22 dezembro 2005

Belle-fim.


A mãe estende-lhe a gravata. Belle aceita-a e levanta a cabeça do pai. Desdobra os colarinhos e passa o tecido às riscas pelo seu interior. Cuidadosamente pousa a nuca e junta as duas pontas até se unirem para sempre num nó. Belle olha para o pai. Fato escuro e camisa branca. Cabelo penteado para trás.
Estás pronto.
A cera das velas escorre na prata. As pessoas sucedem-se em cumprimentos e beijos.
Tenha paciência. Está melhor assim. É a vida.
Fugir daqui. Quero sair desta capela envolta em fumo e náusea de flores.
As portas abrem-se de par em par. A luz do sol ilumina a cara dos querubins. As pessoas começam a sair.
Sem saber como beijo a cara fria de meu pai.
O caixão desce apoiado numas cordas qual vela que se recolhe no fim da viagem. Enquanto os torrões caem no verniz, Belle afasta-se. Simone espera-a no carro onde também está seu o Jorge.
Mãe e filha despedem-se. Silêncio. O vento revolta o cabelo de Belle.
Adeus.
Café. Belle, Simone e Jorge comem calados. Jorge ousa interromper o silêncio.
Outro dia falaram de ti na televisão. Por causa daquele caso do puto e do inspector morto. Não vai ser fácil.
Belle acena ligeiramente a cabeça.
Pois não. Mas por que é que Simone não olha para mim?
No apartamento, Simone conta-lhe. Conheceu uma pessoa em Madrid. Pinta, escreve poesia. Um artista.
Sabes, tu sabes, é daquelas vezes em que sentimos que temos de agarrar a vida.
Belle compreende. As viagens, as últimas e constantes intromissões da imprensa.
Quanto tempo pensa que vai demorar o julgamento? É casada? Tem filhos?
Nunca disse nada. Viu a sua fotografia a entrar no tribunal, a sair do carro, a sair do prédio, a entrar no supermercado, a mostrarem a casa dos pais, a contar o acidente do Pedro.
Simone abre a porta e olha para trás. Belle está de costas.
Olha para mim, por favor. Jura que ficas bem.
Belle volta a cabeça e sorri ligeiramente. Não te preocupes.
O bólide amarelo desaparece na avenida enquanto Belle se atira para o sofá. A seu lado um dos muitos papéis que a acompanham. Pega na capa e retoma a leitura.

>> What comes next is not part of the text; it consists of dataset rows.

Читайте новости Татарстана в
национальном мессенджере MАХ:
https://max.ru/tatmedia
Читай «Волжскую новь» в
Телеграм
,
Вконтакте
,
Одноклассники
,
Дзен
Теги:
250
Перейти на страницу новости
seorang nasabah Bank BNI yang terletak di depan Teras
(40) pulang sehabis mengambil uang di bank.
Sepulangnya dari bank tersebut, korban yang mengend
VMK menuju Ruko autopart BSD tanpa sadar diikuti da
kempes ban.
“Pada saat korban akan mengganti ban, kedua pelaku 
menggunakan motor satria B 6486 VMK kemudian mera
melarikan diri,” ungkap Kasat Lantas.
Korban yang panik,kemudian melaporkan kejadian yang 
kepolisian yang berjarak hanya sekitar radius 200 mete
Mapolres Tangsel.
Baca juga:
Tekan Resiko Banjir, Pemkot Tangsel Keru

«O inspector João terá entrado em perseguição do António Chaves, também conhecido por Rogério e ao virar numa rua foi atingido por um soco desferido por aquele. Momentos depois o inspector João terá ligado o gravador que trazia consigo e é possível ouvir António Chaves a falar na sua mulher que trata por juizinha e no seu filho. Fala também e dia que o caminho dele é outro. Instigado pelo inspector João ainda se refere a um motorista que se veio a apurar ser o agente Xavier que está preso preventivamente por ordem do juiz de instrução do Tribunal de Instrução Criminal de Lisboa. Consegue-se ouvir na gravação o disparo que atingiu mortalmente o inspector João.
António Chaves foi detido em 17/12/2003 e aguarda a realização de julgamento em situação de prisão preventiva também por decisão do TIC de Lisboa.

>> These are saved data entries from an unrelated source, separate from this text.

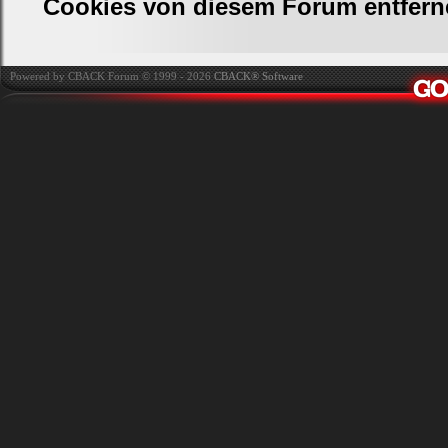
Cookies von diesem Forum entfern
Powered by CBACK Forum © 1999 - 2026
CBACK® Software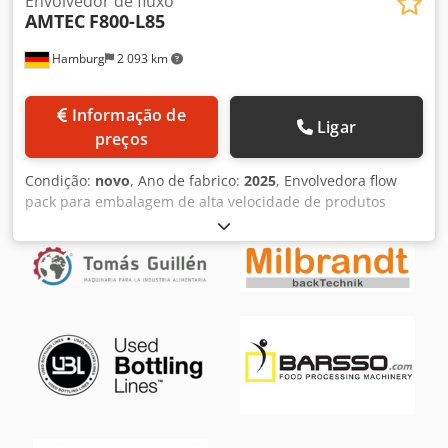
Envolvedor de fluxo
AMTEC
F800-L85
Hamburg
2 093 km
Informação de
Ligar
preços
Condição:
novo
, Ano de fabrico:
2025
, Envolvedora flow
pack para embalagem de alta velocidade de produtos
menores em flow packs com costura longitudinal. A
máquina de embalagem flowpack é adequada para
embalar produtos únicos ou múltiplos, secos, uniformes
ou não uniformes. Um sistema de alimentação especial é
instalado a montante da embaladora de fluxo. As 6
correias transportadoras laterais acionadas por
servomotores classificam e alimentam os produtos em
série para os transportadores (mesa de alimentação da
Flow Wrapper). Portanto, os produtos não precisam ser
inseridos individualmente à mão, o que traz consigo uma
vantagem de produção considerável e contribui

Caso a Excelentíssima Sr.ª. Coordenadora concorde pensa esta brigada que o processo está pronto para ser enviado ao Mº. Pº. para que seja proferida acusação em relação aos crimes de abuso sexual de menores, homicídio de Paulo e inspecior João
.».
Depois disto houve acusação, instrução, recursos e hoje, 17 de Dezembro de 2005, falta menos de um mês para o inferno começar. Para mim e para eles.
Belle olha agora pela janela a chegada dos presos. Os flashes das máquinas sucedem-se. Os repórteres atropelam-se para conseguirem entrevistar as estrelas. Os miúdos já estão no tribunal desde ontem. Fora da vista. Sem vida própria.
Estás preparada?
Sim.
Sabes que se vão lançar com toda a força à tua vida privada. Além de continuarem a dizer que como conheces a mulher do António Xavier não és imparcial apesar de o Supremo já ter indeferido esse pedido de recusa. Estás preparada?.
Sim. Sim, Pedro. Não te preocupes. Hei de safar-me.
A porta abre-se. Numa fracção de segundo não consegue evitar lembrar-se de seu pai deitado na capela. Entra na sala. A sala está vazia e duas tribunas laterais vestidas de preto levantam-se.
Bom dia, senhores doutores. Podem sentar-se.